VANCE V. BALL STATE UNIVERSITY, — S.CT. —, 2013 WL 3155228 (U.S., JUNE 24, 2013)
In this 5-4 decision, the United States Supreme Court resolved a split among the circuits as to when an employee qualifies as a “supervisor” such that their conduct can impose liability on the employer. In so doing, the Court relied on its seminal decisions – Ellerth and Faragher – in determining that it must be a person whom the employer has authorized to take “tangible employment actions” with respect to the alleged victim. The Court also criticized and rejected the EEOC’s broader position on this issue.

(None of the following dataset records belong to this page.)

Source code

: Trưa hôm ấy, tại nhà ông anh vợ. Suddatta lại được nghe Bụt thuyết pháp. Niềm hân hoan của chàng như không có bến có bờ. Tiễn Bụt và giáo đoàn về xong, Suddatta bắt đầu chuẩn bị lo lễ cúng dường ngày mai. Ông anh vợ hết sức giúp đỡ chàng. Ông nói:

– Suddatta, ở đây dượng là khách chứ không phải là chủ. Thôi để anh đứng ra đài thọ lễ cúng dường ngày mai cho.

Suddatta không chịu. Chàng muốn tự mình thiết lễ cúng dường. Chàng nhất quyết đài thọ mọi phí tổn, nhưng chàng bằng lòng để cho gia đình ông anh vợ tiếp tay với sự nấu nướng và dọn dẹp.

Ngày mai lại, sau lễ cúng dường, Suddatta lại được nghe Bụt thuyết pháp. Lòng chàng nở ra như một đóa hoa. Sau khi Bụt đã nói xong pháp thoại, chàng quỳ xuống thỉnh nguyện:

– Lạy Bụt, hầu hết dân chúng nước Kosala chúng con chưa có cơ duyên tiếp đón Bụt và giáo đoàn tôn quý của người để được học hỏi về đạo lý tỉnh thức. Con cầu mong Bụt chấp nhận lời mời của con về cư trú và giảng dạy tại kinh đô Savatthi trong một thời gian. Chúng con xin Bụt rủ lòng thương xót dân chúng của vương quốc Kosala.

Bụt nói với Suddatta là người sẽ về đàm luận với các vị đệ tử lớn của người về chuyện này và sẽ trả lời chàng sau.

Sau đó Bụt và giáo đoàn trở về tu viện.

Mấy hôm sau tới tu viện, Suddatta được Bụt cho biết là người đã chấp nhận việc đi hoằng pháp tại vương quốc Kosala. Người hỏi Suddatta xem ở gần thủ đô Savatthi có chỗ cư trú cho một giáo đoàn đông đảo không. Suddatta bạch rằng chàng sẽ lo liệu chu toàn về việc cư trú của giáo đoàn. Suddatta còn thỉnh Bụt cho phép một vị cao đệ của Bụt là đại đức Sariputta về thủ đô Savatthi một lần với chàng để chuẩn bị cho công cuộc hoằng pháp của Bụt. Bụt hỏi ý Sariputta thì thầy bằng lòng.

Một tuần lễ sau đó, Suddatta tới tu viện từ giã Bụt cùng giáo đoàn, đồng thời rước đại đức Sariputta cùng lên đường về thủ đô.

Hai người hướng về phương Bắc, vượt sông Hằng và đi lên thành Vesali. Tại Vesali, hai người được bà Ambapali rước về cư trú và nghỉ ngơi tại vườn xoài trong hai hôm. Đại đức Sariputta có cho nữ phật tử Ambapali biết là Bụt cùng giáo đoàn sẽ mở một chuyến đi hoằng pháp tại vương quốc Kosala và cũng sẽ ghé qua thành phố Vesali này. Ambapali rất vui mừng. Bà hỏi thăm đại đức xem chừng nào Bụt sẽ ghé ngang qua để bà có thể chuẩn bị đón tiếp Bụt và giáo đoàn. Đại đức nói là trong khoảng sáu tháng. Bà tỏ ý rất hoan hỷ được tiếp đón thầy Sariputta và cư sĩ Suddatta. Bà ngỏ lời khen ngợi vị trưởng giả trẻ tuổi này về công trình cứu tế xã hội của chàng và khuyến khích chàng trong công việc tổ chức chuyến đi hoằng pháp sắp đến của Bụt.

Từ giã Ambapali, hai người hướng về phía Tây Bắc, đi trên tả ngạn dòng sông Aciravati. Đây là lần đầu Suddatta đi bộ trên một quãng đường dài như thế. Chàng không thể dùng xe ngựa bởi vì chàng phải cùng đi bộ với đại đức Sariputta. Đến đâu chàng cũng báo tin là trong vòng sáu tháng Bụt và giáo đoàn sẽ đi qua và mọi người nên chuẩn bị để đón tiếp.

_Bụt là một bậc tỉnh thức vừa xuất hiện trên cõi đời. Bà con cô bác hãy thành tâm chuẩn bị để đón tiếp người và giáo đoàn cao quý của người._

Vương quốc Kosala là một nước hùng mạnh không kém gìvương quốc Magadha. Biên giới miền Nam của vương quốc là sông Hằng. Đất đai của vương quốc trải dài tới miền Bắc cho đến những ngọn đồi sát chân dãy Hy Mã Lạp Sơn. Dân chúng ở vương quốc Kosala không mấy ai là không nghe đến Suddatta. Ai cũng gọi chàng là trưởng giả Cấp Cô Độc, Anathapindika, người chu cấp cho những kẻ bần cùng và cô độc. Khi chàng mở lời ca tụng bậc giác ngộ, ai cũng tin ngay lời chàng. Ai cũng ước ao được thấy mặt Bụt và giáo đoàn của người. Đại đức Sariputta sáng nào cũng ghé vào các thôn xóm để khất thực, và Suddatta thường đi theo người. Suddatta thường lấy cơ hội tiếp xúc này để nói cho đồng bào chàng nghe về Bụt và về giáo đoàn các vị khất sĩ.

Ms. Vance was an African-American catering department worker at Ball State University (“BSU”). She alleged that Caucasian fellow employee, Saundra Davis, harassed her to the point of creating a hostile environment. Vance had complained that Davis, among other things, “gave her a hard time at work by glaring at her, slamming pots and pans around her, and intimidating her.” Vance, at *3, citing 646 F.3d 461, 467 (7th Cir. 2011). Despite BSU’s attempt to deal with the situation, Vance’s workplace problems continued. In her district court complaint, Vance alleged Davis was her supervisor and that BSU was liable for Davis’ creation of a racially hostile environment. Id. at *4.
The district court granted BSU’s summary judgment Motion on the grounds that BSU could not be held liable for Davis’s conduct because she was not, as a matter of law, Vance’s supervisor under Seventh Circuit precedent. That is, she could not hire, fire, demote, promote, transfer, or discipline Vance. Id. The court also determined that BSU had responded reasonably and so could not be held liable in negligence. Vance appealed to the Seventh Circuit Court of Appeals, which affirmed on the two key points: a) Davis was not Vance’s supervisor; and, b) BSU had reasonably responded. Id. Vance filed a Petition for Writ of Certiorari, which the United States Supreme Court granted, later stating that it did so to resolve the obvious disagreement in the circuit courts between two views about “the meaning of the concept of a supervisor in this context [hostile environment claims under Title VII]”. Id. at *7.
The Court, referring to the framework it set out in Ellerth and Faragher, stated that an employer may be vicariously liable only when the employer has empowered that employee to take tangible employment actions against the victim, i.e., to effect a “significant change in employment status, such as hiring, firing, failing to promote, reassignment with significantly different responsibilities, or a decision causing a significant change in benefits.” Id. The Court took ownership and control of the term “supervisor” in this context, pointing out that it is not a statutory term and that it adopted it in Ellerth and Faragher. Id. at *9. The Court also expressly rejected the “nebulous definition of a supervisor” used in the EEOC’s Enforcement Guidance and substantially adopted by several courts of appeals. Id. at *7. The Court made clear it was relying on both its Ellerth and Faragher decisions, as well as other sources, to label the approach of Vance and of the EEOC’s Guidance as “a study in ambiguity,” [Id. at *12] “which would make the determination of supervisor status depend on a highly case-specific evaluation of numerous factors.” Id.
Judge Clarence Thomas wrote a very brief concurring opinion, reaffirming his view that Ellerth and Faragher were incorrectly decided. Judge Ruth Bader Ginsburg wrote a lengthy dissenting opinion, expressing her view that the Court was clearly heading the wrong way on the main issue under scrutiny. It is noteworthy that both the Seventh and Eighth Circuit Courts of Appeals were among the circuits which the United States Supreme Court included in the 14 jurisdictions following the chosen approach. [Parkins v. Civil Constructors of Ill., Inc., 163 F.3d 1027, 1032 (7th Cir. 1998); Weyers v. Lear Operations Corporation, 359 F. 3d 1049, 1057 (8th Cir. 2004)]. The Court also expressed its expectation that under the clarified standard, a contested issue of supervisor status could very often be resolved as a matter of law before trial. Vance, at *13. By contrast, it also stated that the “alternative approach” would have made cases far more complicated and difficult, and would impede the resolution of this issue before trial. Id. at *14.
Clearly, this opinion is significant because it resolves a core issue in Title VII harassment cases – how to determine whether an employee is a “supervisor” for purposes of vicarious liability for the employer. More importantly for employers is that the Court endorsed the tighter and more logical of the two main approaches. The Court certainly seems to have correctly assessed that its clarification should lead to many more cases being resolved at the dispositive motion phase. That is a much better alternative, as opposed to being forced to defend a jury trial with the standard proposed by petitioner Vance and the EEOC, which the Court described as a “remarkabl[y]” ambiguous concept. Id. at *12.